■ **Data records**
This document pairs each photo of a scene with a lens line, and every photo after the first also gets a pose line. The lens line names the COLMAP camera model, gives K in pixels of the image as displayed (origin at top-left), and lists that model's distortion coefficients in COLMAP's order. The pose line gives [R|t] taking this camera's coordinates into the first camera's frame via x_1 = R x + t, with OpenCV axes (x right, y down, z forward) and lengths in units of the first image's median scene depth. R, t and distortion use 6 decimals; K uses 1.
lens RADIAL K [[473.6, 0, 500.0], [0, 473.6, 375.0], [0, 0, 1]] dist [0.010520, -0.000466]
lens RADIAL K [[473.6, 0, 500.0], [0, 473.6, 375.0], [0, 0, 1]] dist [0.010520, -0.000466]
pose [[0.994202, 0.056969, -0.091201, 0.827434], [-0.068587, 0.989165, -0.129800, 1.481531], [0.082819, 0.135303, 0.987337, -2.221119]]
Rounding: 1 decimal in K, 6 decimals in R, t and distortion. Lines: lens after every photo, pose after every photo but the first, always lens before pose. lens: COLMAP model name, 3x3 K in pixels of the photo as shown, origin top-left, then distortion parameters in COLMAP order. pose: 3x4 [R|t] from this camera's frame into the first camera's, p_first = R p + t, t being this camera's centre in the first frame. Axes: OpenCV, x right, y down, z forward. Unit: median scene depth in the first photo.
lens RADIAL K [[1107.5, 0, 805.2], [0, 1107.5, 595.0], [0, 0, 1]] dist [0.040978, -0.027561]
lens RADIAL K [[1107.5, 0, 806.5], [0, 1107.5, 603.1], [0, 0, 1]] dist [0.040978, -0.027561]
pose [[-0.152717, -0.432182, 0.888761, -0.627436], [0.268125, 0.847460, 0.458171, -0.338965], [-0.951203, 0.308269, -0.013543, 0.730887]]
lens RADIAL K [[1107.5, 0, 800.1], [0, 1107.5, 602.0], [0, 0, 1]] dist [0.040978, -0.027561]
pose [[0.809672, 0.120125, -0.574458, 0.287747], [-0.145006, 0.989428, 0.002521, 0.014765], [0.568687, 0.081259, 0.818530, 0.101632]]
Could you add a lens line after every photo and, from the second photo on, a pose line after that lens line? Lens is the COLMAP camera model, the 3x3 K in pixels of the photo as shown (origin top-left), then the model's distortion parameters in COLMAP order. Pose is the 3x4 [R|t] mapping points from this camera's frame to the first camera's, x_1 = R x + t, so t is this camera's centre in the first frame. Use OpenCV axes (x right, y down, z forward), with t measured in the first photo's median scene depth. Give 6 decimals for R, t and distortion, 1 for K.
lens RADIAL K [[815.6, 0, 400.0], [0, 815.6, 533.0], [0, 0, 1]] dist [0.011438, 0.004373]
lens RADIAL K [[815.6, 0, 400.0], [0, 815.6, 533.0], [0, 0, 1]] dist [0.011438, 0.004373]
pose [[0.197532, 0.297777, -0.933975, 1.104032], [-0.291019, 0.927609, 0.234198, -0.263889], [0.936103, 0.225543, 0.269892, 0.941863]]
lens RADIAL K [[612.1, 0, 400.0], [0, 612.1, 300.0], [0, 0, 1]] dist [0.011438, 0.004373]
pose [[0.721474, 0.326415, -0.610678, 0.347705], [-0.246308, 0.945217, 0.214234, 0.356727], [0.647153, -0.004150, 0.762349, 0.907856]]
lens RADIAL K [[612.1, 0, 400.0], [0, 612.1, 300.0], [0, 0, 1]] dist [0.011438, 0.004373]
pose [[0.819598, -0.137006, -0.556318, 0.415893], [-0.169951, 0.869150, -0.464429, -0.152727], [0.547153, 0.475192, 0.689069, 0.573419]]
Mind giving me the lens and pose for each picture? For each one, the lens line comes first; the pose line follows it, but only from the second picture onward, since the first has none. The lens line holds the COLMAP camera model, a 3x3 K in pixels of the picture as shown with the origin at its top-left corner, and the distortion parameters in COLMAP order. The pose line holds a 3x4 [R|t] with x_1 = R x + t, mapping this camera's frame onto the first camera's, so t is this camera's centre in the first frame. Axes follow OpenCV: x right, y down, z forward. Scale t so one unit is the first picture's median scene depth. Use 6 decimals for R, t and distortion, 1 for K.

■ **Assignment**
Repeat each record verbatim.

■ **Solution to this task**
This document pairs each photo of a scene with a lens line, and every photo after the first also gets a pose line. The lens line names the COLMAP camera model, gives K in pixels of the image as displayed (origin at top-left), and lists that model's distortion coefficients in COLMAP's order. The pose line gives [R|t] taking this camera's coordinates into the first camera's frame via x_1 = R x + t, with OpenCV axes (x right, y down, z forward) and lengths in units of the first image's median scene depth. R, t and distortion use 6 decimals; K uses 1.
lens RADIAL K [[473.6, 0, 500.0], [0, 473.6, 375.0], [0, 0, 1]] dist [0.010520, -0.000466]
lens RADIAL K [[473.6, 0, 500.0], [0, 473.6, 375.0], [0, 0, 1]] dist [0.010520, -0.000466]
pose [[0.994202, 0.056969, -0.091201, 0.827434], [-0.068587, 0.989165, -0.129800, 1.481531], [0.082819, 0.135303, 0.987337, -2.221119]]
Rounding: 1 decimal in K, 6 decimals in R, t and distortion. Lines: lens after every photo, pose after every photo but the first, always lens before pose. lens: COLMAP model name, 3x3 K in pixels of the photo as shown, origin top-left, then distortion parameters in COLMAP order. pose: 3x4 [R|t] from this camera's frame into the first camera's, p_first = R p + t, t being this camera's centre in the first frame. Axes: OpenCV, x right, y down, z forward. Unit: median scene depth in the first photo.
lens RADIAL K [[1107.5, 0, 805.2], [0, 1107.5, 595.0], [0, 0, 1]] dist [0.040978, -0.027561]
lens RADIAL K [[1107.5, 0, 806.5], [0, 1107.5, 603.1], [0, 0, 1]] dist [0.040978, -0.027561]
pose [[-0.152717, -0.432182, 0.888761, -0.627436], [0.268125, 0.847460, 0.458171, -0.338965], [-0.951203, 0.308269, -0.013543, 0.730887]]
lens RADIAL K [[1107.5, 0, 800.1], [0, 1107.5, 602.0], [0, 0, 1]] dist [0.040978, -0.027561]
pose [[0.809672, 0.120125, -0.574458, 0.287747], [-0.145006, 0.989428, 0.002521, 0.014765], [0.568687, 0.081259, 0.818530, 0.101632]]
Could you add a lens line after every photo and, from the second photo on, a pose line after that lens line? Lens is the COLMAP camera model, the 3x3 K in pixels of the photo as shown (origin top-left), then the model's distortion parameters in COLMAP order. Pose is the 3x4 [R|t] mapping points from this camera's frame to the first camera's, x_1 = R x + t, so t is this camera's centre in the first frame. Use OpenCV axes (x right, y down, z forward), with t measured in the first photo's median scene depth. Give 6 decimals for R, t and distortion, 1 for K.
lens RADIAL K [[815.6, 0, 400.0], [0, 815.6, 533.0], [0, 0, 1]] dist [0.011438, 0.004373]
lens RADIAL K [[815.6, 0, 400.0], [0, 815.6, 533.0], [0, 0, 1]] dist [0.011438, 0.004373]
pose [[0.197532, 0.297777, -0.933975, 1.104032], [-0.291019, 0.927609, 0.234198, -0.263889], [0.936103, 0.225543, 0.269892, 0.941863]]
lens RADIAL K [[612.1, 0, 400.0], [0, 612.1, 300.0], [0, 0, 1]] dist [0.011438, 0.004373]
pose [[0.721474, 0.326415, -0.610678, 0.347705], [-0.246308, 0.945217, 0.214234, 0.356727], [0.647153, -0.004150, 0.762349, 0.907856]]
lens RADIAL K [[612.1, 0, 400.0], [0, 612.1, 300.0], [0, 0, 1]] dist [0.011438, 0.004373]
pose [[0.819598, -0.137006, -0.556318, 0.415893], [-0.169951, 0.869150, -0.464429, -0.152727], [0.547153, 0.475192, 0.689069, 0.573419]]
Mind giving me the lens and pose for each picture? For each one, the lens line comes first; the pose line follows it, but only from the second picture onward, since the first has none. The lens line holds the COLMAP camera model, a 3x3 K in pixels of the picture as shown with the origin at its top-left corner, and the distortion parameters in COLMAP order. The pose line holds a 3x4 [R|t] with x_1 = R x + t, mapping this camera's frame onto the first camera's, so t is this camera's centre in the first frame. Axes follow OpenCV: x right, y down, z forward. Scale t so one unit is the first picture's median scene depth. Use 6 decimals for R, t and distortion, 1 for K.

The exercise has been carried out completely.